Exercise requirements>
A copy is needed of each line in the records that has the word "освіти".

Extracted information>

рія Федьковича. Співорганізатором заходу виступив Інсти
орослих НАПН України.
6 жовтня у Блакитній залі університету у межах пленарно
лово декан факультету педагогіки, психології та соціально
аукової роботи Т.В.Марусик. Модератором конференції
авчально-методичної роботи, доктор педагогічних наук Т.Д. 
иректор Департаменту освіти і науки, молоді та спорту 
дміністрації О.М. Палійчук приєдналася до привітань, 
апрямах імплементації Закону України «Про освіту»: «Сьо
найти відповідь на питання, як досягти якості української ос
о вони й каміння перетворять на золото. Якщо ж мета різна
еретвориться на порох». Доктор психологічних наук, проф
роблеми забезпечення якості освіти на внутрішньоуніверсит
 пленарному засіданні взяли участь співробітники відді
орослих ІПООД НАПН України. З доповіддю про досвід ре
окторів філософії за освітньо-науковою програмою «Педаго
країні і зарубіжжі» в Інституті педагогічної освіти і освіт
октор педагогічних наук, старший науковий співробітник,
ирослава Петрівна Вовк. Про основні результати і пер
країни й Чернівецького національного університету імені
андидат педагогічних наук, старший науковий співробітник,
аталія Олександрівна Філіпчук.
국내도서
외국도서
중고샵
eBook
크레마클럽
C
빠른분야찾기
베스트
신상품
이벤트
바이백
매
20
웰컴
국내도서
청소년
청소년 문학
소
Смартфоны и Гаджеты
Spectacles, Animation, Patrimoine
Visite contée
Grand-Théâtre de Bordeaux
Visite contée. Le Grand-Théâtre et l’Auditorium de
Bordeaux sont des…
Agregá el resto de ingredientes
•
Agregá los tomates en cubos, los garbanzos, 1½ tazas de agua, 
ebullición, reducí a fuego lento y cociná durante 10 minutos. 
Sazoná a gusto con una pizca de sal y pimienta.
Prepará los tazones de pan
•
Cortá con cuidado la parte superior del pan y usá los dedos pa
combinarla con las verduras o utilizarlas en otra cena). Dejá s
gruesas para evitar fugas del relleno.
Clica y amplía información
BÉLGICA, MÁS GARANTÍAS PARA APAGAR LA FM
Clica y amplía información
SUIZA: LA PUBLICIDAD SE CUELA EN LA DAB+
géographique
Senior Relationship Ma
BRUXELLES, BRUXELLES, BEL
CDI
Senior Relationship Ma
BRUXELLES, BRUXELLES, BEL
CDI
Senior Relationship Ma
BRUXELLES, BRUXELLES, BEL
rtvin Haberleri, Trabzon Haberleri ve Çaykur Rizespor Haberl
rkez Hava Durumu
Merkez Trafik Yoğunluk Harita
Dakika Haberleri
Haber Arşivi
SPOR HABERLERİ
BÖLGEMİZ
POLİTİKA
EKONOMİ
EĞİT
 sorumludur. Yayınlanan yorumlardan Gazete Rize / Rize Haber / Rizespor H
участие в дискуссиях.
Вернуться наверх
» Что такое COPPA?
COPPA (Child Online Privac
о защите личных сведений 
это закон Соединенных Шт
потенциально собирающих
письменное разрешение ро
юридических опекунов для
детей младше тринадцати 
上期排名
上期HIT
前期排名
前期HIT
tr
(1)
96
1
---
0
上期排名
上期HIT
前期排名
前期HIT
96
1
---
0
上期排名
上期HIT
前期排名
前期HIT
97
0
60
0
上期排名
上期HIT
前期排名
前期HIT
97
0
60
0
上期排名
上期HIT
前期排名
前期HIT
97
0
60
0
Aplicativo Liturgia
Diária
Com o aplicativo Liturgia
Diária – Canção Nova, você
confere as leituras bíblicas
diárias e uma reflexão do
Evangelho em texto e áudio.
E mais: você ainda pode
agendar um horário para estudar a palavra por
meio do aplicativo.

Exercise answer>
иректор Департаменту освіти і науки, молоді та спорту 
роблеми забезпечення якості освіти на внутрішньоуніверсит
країні і зарубіжжі» в Інституті педагогічної освіти і освіт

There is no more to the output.